Scientists call for protection of deep sea coral reefs from European fishing fleets
A team of scientists is calling for the urgent introduction of marine protected areas after producing evidence of long-term damage being done to deep-sea coral reefs by European fishing fleets.
Using underwater robotic vehicles, the researchers from Plymouth University recorded a diverse abundance of fish at several coral sites in the North East Atlantic but also signs that reefs are being smashed by modern fishing gear.
They documented more than 30 varieties of fish, including codling and northern cutthroat eels, at coral reef sites 300 km off the coast of Ireland. Diving down to depths of one kilometre, the vehicles took pictures of thousands of fish, and thriving ecosystems, dependent upon the reef.
The project, led by Dr. Jason Hall-Spencer of the School of Marine Sciences and Engineering, also found evidence of damage caused by rockhopper trawls that allow fishing nets to be dragged along the seabed even in rough seas. Images of abandoned fishing gear strewn over the sea-bed, which would have the potential to kill to wildlife, were also captured.

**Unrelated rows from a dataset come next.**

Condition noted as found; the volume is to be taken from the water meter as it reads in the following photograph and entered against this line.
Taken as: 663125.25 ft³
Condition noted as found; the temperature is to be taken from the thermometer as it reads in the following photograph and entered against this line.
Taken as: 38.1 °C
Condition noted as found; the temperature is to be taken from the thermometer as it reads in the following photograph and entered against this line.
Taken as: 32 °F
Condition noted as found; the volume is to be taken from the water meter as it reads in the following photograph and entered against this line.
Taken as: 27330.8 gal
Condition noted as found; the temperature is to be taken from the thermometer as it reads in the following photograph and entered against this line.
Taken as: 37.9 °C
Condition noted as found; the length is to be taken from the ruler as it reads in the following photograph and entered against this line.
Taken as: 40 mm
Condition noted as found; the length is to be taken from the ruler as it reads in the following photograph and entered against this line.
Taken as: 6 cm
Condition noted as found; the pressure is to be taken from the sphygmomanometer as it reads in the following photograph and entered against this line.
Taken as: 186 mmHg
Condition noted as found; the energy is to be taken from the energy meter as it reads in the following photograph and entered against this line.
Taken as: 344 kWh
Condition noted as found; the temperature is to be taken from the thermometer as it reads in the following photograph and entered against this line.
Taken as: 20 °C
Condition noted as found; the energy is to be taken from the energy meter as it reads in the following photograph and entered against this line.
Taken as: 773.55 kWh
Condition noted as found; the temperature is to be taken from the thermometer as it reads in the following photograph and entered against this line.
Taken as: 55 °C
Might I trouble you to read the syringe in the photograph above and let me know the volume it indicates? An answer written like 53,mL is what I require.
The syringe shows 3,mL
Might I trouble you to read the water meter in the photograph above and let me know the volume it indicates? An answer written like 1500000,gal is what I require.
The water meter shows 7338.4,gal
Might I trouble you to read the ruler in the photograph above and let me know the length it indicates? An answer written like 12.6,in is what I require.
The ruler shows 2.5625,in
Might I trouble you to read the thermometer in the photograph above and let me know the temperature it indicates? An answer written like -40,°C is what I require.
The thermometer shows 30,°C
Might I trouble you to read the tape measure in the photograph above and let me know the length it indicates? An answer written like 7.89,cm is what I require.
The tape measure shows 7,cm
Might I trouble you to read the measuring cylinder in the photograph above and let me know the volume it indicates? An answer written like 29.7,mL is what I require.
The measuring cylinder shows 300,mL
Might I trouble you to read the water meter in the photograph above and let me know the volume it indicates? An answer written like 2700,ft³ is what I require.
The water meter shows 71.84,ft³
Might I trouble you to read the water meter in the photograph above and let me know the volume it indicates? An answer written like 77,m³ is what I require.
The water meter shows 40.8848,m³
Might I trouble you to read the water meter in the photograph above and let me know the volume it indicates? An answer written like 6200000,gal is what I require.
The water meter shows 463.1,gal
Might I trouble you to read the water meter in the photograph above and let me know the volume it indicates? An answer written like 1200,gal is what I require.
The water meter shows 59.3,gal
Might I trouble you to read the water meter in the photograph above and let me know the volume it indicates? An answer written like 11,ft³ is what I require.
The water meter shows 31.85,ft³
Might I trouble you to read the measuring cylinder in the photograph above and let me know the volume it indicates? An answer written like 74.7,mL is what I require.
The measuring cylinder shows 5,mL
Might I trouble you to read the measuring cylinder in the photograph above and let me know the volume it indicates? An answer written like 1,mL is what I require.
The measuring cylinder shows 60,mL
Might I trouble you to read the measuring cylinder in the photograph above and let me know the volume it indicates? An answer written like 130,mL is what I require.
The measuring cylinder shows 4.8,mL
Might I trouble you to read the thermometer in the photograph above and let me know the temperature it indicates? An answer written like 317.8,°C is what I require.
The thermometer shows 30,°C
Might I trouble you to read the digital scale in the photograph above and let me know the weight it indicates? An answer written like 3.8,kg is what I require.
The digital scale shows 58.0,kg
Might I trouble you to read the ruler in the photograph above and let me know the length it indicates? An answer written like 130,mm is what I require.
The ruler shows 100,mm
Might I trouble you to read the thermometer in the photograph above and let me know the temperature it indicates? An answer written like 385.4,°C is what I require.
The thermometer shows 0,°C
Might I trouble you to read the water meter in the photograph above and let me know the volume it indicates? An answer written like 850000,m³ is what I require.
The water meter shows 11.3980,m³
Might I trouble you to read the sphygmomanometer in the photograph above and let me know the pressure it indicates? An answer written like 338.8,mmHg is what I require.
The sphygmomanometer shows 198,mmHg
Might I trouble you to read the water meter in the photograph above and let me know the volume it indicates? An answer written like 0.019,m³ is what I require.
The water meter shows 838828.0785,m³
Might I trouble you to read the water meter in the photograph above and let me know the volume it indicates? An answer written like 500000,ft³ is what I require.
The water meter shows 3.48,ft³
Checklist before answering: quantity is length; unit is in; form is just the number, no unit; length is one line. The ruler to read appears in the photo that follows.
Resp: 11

Dr. Hall-Spencer said: European coral reefs take thousands of years to form, and we now have ample evidence that bottom-trawling is causing long-term damage to fish habitat.
This highlights the need to introduce protected areas as soon as possible, where destructive types of fishing are outlawed.
The project was conducted under the EU KnowSeas project1. The footage of damage done by trawling, not to mention the evidence of abandoned fishing gear, will now be provided to a number of EU governments.
Dr. Marta Soffker, now a researcher at the University of Exeter, worked on the data for her Masters project. She said: This research provides further evidence of the importance of European coral reefs as they provide complex habitats that are home to a diverse range of fish.
We found patches that were densely populated by corals, crustaceans, and fish but also signs that trawls just plough through rich seabed habitats that can hardly be detected from the surface.